Z jakimi problemami dotyczącymi królików i gryzoni domowych najczęściej spotyka się Pani w swojej praktyce?
Choroby stomatologiczne, choroby płuc, grzybice, choroby pęcherza moczowego, nowotwory, choroby tarczycy, pasożyty, biegunki, wzdęcia, ostre rozszerzenia, niewydolności nerek, wątroby, katar, encephalitozoonoza. Większość chorób jest konsekwencją złego utrzymania, żywienia, zaniedbań.
Jaki był najciekawszy przypadek w Pani karierze?
Ciężko powiedzieć. Na pewno w pamięć zapadł mi królik z zespołem Cushinga, królik z karłowatością przysadkową, królik z macicą i jądrami. Raz wyciągnęłam z nosa królika ciało obce długości 8 cm.
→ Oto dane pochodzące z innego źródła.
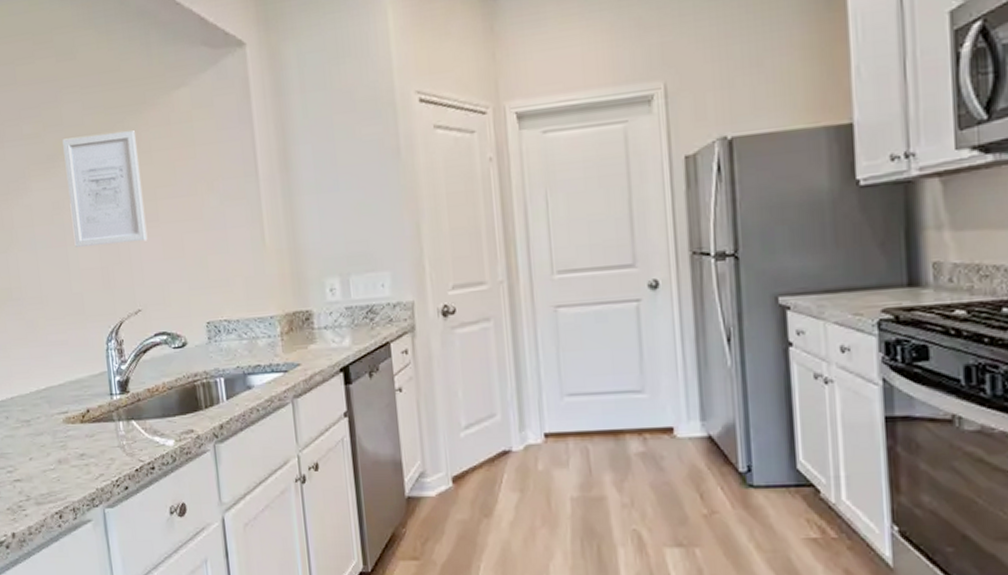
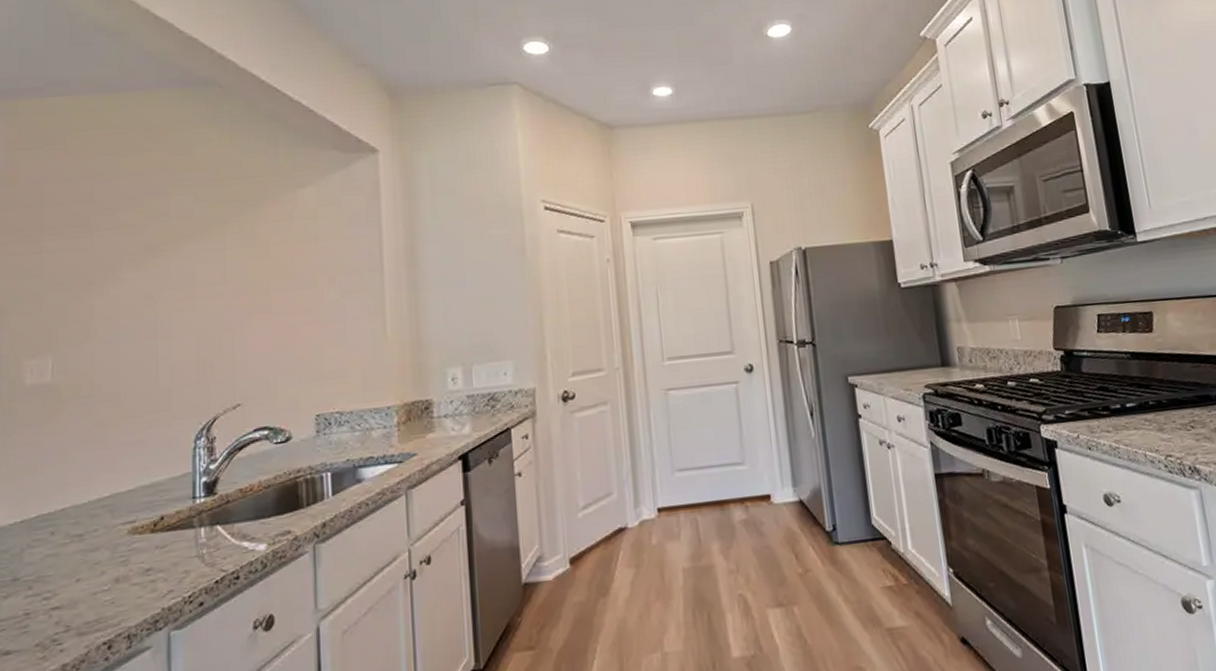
wall art: present [62,130,148,247] -> none [167,224,256,340]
Często zdarzają się niesamowite historie. Jeden z moich pacjentów podczas ataku zapalenia płuc był reanimowany trzy razy i przeżył. Niestety, mam taką nieprzyjemną cechę charakteru, że rozpatruję swoje porażki, a nie sukcesy. Te same sytuacje rozpamiętuję i szukam nowych rozwiązań. To pozwala się udoskonalać, ale o wiele łatwiej idzie mi rozmowa o porażkach, bo tym się przejmuję, to zapada mi w pamięć.
Jakie udane zabiegi wspomina Pani najlepiej?
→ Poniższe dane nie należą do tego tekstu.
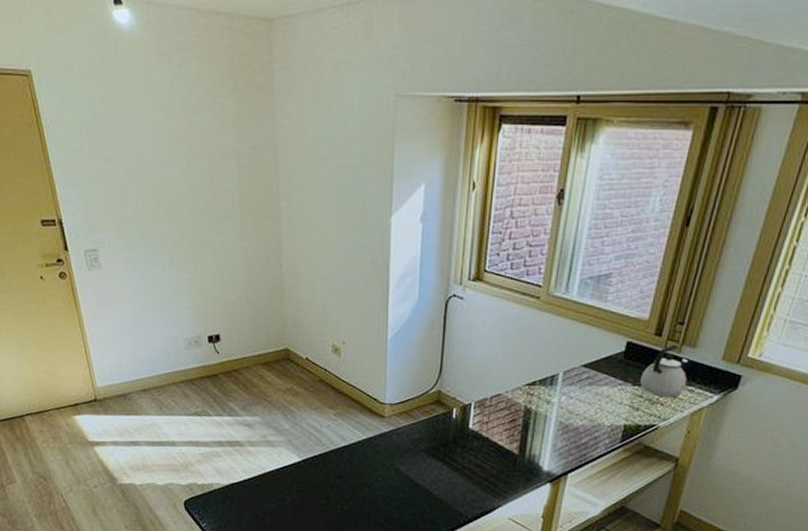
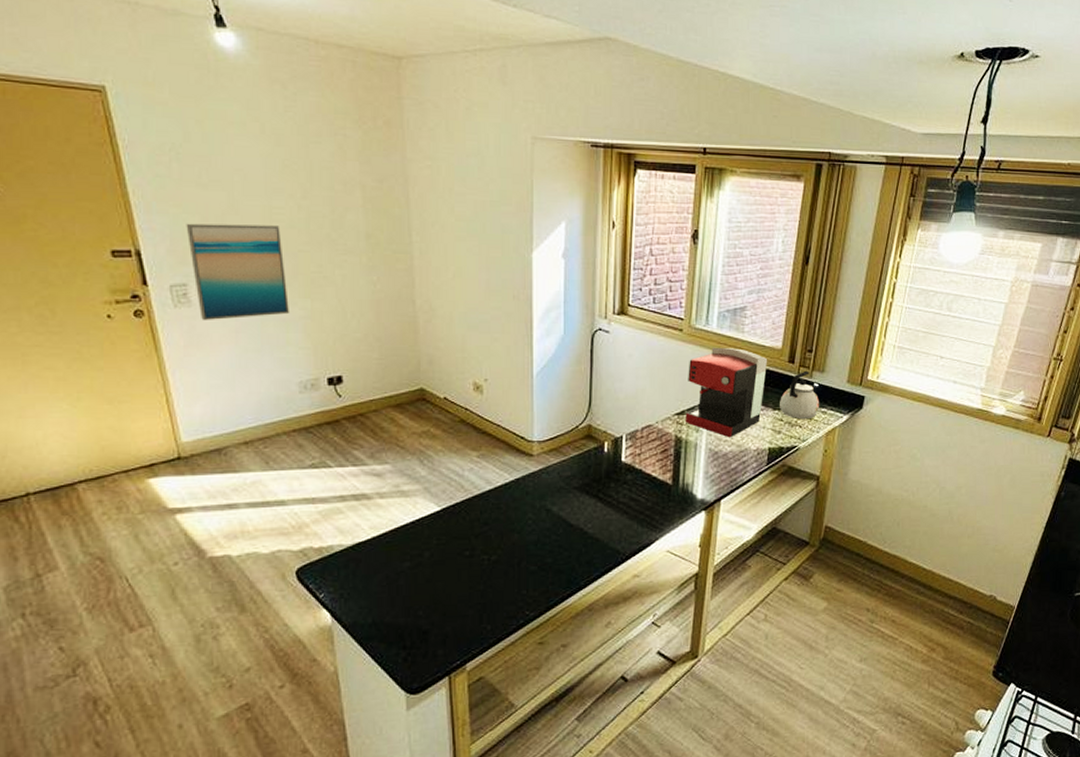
wall art: none [95,194,176,282] -> present [186,223,289,320]
coffee maker: none [536,316,631,412] -> present [685,347,767,438]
Pamiętam dużo ekstremalnych zabiegów stomatologicznych, usuwanie zębów zza oczu, puszki bębenkowej, zwariowane ekstrakcje, odejmowanie łuku jarzmowego, usunięcie guza zlokalizowanego w rynience szyjnej, ratowanie gałek ocznych przy ropniu zagałkowym, zakładanie aparatów nazębnych, osteosyntezy, amputacje, wyszycia kanałów słuchowych, ekstrakcje zewnątrzustne, zespolenia, przepukliny, nowotwory czy ropnie w otrzewnej. Im bardziej jest się zżytym z pacjentem, tym zabieg wydaje się być trudniejszy. Czasem wystarczy dziesięć minut z królikiem, zaangażowanie i ból właściciela, aby stając przed zabiegiem czuć na sobie jego brzemię. Każde życie jest sukcesem. Bo o życie tu chodzi. Mi zależy na królikach jako na zwierzętach. Na każdym jednym, bez wyjątku.